LOBBYING:

Clean-tech and energy lobbyists push for climate bill

Companies from the Midwest and Southeast stormed Capitol Hill yesterday in an effort to swing the climate votes of senators from Ohio to Arkansas.

Environmental groups corralled nearly 150 business leaders from 43 states and the District of Columbia. Many of the closed-door meetings targeted Rust Belt Democrats considered critical for passage of legislation that would cap greenhouse gases.

Climate advocates argued their case as concern mounts about the U.S. bargaining position in Copenhagen this December, where nations will negotiate a post-2012 global warming pact. In their effort to sell the need for congressional action this year to senators from states hard hit by the beleaguered manufacturing sector, they hit a single message: jobs, jobs, jobs.

Top members of President Obama's energy team also rallied the troops, inviting clean energy executives to a morning meeting at the White House for a question-and-answer session with Energy Secretary Steven Chu, Commerce Secretary Gary Locke and Obama's chief energy and climate policy coordinator, Carol Browner.

"The cost of not doing something is we will lose the chance to lead in this next Industrial Revolution," Chu said.

"We want to get America back in the business of exporting technology instead of dollars," Entergy Corp. CEO Wayne Leonard said during the White House event. Entergy's utilities crossing much of the south-central and southeast regions could benefit from a climate policy that rewards low-emissions nuclear power plants.

Pressing for a U.S. foothold for clean tech

Dave Vieau, CEO of battery maker A123Systems Inc., reiterated the day's mantra that the clean energy business won't get a significant foothold in the U.S. economy unless the federal government puts a price on carbon emissions and adds more financial incentives aimed at jump-starting the clean-tech sector.

—————

Please print the entire lobbying article word for word. This data has no connection to the lobbying article.

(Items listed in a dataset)
—————

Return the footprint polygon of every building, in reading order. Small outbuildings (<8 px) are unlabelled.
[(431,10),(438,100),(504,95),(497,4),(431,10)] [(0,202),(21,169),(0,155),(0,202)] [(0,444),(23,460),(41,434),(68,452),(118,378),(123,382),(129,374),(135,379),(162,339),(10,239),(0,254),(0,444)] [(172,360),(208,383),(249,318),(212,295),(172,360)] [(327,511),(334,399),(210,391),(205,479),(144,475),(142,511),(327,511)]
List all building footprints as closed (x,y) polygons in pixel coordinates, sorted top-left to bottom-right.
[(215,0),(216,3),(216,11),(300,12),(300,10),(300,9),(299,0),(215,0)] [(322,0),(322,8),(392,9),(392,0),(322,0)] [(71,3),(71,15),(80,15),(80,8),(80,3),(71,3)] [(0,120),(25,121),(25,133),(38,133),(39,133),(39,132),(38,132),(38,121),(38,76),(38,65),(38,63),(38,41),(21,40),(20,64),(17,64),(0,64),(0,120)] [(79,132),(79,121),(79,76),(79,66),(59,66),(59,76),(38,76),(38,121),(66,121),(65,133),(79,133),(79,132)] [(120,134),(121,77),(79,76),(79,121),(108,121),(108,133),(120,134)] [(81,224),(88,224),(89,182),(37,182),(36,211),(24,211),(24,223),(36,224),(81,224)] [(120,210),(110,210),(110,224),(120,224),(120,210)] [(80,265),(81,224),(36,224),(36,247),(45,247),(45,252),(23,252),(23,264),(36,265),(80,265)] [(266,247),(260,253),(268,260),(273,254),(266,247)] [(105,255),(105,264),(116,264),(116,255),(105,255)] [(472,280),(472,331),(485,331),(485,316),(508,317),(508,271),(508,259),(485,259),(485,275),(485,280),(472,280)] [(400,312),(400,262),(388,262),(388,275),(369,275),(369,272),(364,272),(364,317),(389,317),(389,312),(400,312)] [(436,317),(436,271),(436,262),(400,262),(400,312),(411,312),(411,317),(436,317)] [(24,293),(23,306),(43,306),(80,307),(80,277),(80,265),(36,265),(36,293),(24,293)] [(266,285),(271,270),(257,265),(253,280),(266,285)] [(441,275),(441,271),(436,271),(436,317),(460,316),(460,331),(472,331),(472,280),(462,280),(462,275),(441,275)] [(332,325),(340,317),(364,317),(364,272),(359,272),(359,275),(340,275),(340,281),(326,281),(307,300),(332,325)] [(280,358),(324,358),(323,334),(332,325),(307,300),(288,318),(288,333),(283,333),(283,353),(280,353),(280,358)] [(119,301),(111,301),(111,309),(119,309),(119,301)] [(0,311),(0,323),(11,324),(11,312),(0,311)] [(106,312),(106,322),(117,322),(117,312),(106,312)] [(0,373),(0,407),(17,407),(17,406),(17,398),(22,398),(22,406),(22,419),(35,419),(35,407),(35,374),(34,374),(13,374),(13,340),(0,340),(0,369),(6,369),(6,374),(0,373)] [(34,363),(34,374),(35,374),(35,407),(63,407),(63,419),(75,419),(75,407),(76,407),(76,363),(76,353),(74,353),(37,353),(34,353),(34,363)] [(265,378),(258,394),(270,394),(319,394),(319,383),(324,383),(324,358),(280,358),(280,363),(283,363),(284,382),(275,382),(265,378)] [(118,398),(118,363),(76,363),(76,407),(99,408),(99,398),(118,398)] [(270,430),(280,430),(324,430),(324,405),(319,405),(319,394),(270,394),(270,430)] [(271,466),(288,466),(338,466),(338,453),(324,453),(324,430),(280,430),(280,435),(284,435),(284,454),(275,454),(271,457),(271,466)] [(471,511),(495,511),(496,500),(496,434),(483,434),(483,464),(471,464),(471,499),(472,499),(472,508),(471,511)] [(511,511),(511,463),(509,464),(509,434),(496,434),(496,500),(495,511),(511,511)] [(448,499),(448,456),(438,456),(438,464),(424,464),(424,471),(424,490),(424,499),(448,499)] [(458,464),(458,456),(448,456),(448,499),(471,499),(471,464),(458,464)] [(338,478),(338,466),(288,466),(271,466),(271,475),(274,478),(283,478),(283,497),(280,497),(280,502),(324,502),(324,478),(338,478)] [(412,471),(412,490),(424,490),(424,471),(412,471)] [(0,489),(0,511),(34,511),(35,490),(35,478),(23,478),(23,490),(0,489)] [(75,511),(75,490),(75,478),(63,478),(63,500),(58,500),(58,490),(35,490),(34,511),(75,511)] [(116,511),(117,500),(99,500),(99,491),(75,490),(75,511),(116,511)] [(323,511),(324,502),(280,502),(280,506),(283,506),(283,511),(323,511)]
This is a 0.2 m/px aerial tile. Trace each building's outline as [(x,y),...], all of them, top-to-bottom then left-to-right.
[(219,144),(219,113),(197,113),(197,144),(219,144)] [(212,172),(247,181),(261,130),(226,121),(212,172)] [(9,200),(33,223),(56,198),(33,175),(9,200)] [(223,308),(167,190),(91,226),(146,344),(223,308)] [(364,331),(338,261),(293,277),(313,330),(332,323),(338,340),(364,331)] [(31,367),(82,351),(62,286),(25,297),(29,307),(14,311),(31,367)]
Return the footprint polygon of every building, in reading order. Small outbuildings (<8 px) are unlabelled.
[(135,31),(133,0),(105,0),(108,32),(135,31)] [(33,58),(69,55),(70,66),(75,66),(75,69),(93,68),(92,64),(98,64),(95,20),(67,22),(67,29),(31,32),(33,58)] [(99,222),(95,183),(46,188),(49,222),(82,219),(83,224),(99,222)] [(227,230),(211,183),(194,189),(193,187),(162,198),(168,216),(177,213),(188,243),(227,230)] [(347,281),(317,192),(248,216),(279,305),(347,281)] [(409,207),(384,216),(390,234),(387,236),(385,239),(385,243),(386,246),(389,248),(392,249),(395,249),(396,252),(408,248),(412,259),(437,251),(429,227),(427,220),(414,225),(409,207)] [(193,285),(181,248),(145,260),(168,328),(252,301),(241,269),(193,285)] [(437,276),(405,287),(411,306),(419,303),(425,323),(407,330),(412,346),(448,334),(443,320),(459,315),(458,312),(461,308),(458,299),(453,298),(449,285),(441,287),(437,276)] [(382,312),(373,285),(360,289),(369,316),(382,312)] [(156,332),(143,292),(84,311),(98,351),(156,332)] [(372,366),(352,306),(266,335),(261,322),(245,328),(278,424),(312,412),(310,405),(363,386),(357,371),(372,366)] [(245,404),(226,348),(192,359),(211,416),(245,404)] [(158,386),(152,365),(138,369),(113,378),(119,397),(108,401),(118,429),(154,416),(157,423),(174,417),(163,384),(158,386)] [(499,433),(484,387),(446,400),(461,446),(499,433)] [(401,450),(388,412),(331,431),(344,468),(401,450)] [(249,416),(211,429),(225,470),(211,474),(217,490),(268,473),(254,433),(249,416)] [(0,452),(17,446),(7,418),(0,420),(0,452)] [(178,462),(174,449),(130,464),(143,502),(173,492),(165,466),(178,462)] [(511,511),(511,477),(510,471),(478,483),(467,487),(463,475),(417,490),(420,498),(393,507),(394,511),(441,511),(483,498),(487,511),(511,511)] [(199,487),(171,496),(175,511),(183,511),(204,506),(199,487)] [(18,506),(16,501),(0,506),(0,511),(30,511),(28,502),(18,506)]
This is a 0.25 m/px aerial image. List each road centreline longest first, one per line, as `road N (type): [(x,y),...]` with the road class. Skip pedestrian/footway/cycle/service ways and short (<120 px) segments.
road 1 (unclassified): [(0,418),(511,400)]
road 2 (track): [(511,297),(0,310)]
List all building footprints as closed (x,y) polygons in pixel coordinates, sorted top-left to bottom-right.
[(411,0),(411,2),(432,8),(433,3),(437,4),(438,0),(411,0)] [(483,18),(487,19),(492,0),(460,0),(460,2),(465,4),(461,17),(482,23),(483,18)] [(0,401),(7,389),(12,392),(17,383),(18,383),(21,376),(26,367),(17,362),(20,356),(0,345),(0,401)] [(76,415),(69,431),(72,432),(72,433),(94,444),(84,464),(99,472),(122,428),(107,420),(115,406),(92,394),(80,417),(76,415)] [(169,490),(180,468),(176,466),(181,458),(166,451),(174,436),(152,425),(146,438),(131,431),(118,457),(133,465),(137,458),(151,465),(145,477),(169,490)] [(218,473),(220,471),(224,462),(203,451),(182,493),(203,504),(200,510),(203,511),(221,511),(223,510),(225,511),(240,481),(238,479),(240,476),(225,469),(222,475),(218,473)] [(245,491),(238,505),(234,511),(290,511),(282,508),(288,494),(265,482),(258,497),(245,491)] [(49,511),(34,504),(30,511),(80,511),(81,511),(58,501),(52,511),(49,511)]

—————

Completed task:
LOBBYING:

Clean-tech and energy lobbyists push for climate bill

Companies from the Midwest and Southeast stormed Capitol Hill yesterday in an effort to swing the climate votes of senators from Ohio to Arkansas.

Environmental groups corralled nearly 150 business leaders from 43 states and the District of Columbia. Many of the closed-door meetings targeted Rust Belt Democrats considered critical for passage of legislation that would cap greenhouse gases.

Climate advocates argued their case as concern mounts about the U.S. bargaining position in Copenhagen this December, where nations will negotiate a post-2012 global warming pact. In their effort to sell the need for congressional action this year to senators from states hard hit by the beleaguered manufacturing sector, they hit a single message: jobs, jobs, jobs.

Top members of President Obama's energy team also rallied the troops, inviting clean energy executives to a morning meeting at the White House for a question-and-answer session with Energy Secretary Steven Chu, Commerce Secretary Gary Locke and Obama's chief energy and climate policy coordinator, Carol Browner.

"The cost of not doing something is we will lose the chance to lead in this next Industrial Revolution," Chu said.

"We want to get America back in the business of exporting technology instead of dollars," Entergy Corp. CEO Wayne Leonard said during the White House event. Entergy's utilities crossing much of the south-central and southeast regions could benefit from a climate policy that rewards low-emissions nuclear power plants.

Pressing for a U.S. foothold for clean tech

Dave Vieau, CEO of battery maker A123Systems Inc., reiterated the day's mantra that the clean energy business won't get a significant foothold in the U.S. economy unless the federal government puts a price on carbon emissions and adds more financial incentives aimed at jump-starting the clean-tech sector.